▸ **TASK DETAILS**:
Give back the entries that follow exactly as written. Any picture gets left out.

▸ **DATASET RECORDS**:
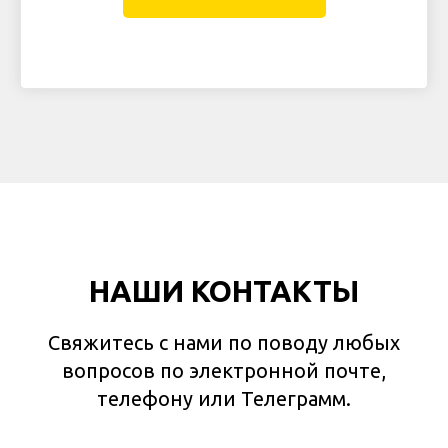
НАШИ КОНТАКТЫ
Свяжитесь с нами по поводу любых
вопросов по электронной почте,
телефону или Телеграмм.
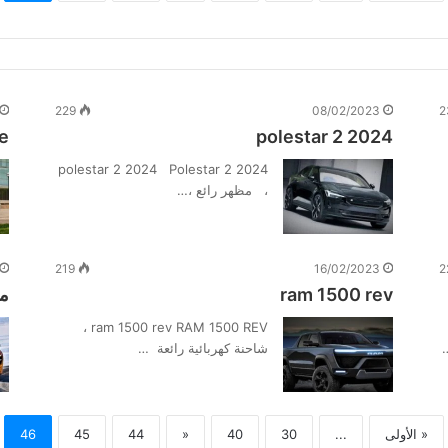
229
08/02/2023
2
e
polestar 2 2024
polestar 2 2024 Polestar 2 2024
، مظهر رائع ،…
219
16/02/2023
2
ram 1500 rev
ما
ram 1500 rev RAM 1500 REV ،
شاحنة كهربائية رائعة …
« الأولى
...
30
40
«
44
45
46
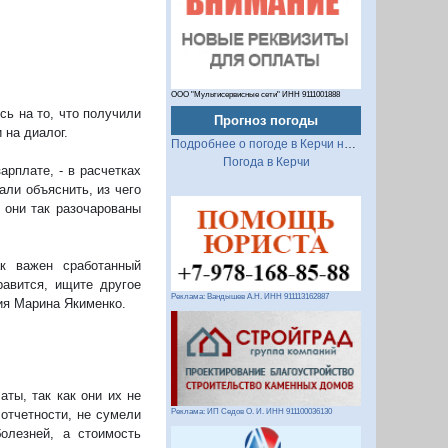
ООО "Мультисервисные сети" ИНН 9111001888
сь на то, что получили
Прогноз погоды
на диалог.
Подробнее о погоде в Керчи на 2 недели
Погода в Керчи
арплате, - в расчетках
ли объяснить, из чего
 они так разочарованы
ак важен сработанный
авится, ищите другое
Реклама: Вандышев А.Н. ИНН 911113162887
ия Марина Якименко.
ты, так как они их не
 отчетности, не сумели
Реклама: ИП Седов О. И. ИНН 911100036130
олезней, а стоимость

▸ **REPLY**:
НАШИ КОНТАКТЫ
Свяжитесь с нами по поводу любых
вопросов по электронной почте,
телефону или Телеграмм.
229
08/02/2023
2
e
polestar 2 2024
polestar 2 2024 Polestar 2 2024
، مظهر رائع ،…
219
16/02/2023
2
ram 1500 rev
ما
ram 1500 rev RAM 1500 REV ،
شاحنة كهربائية رائعة …
« الأولى
...
30
40
«
44
45
46
ООО "Мультисервисные сети" ИНН 9111001888
сь на то, что получили
Прогноз погоды
на диалог.
Подробнее о погоде в Керчи на 2 недели
Погода в Керчи
арплате, - в расчетках
ли объяснить, из чего
 они так разочарованы
ак важен сработанный
авится, ищите другое
Реклама: Вандышев А.Н. ИНН 911113162887
ия Марина Якименко.
ты, так как они их не
 отчетности, не сумели
Реклама: ИП Седов О. И. ИНН 911100036130
олезней, а стоимость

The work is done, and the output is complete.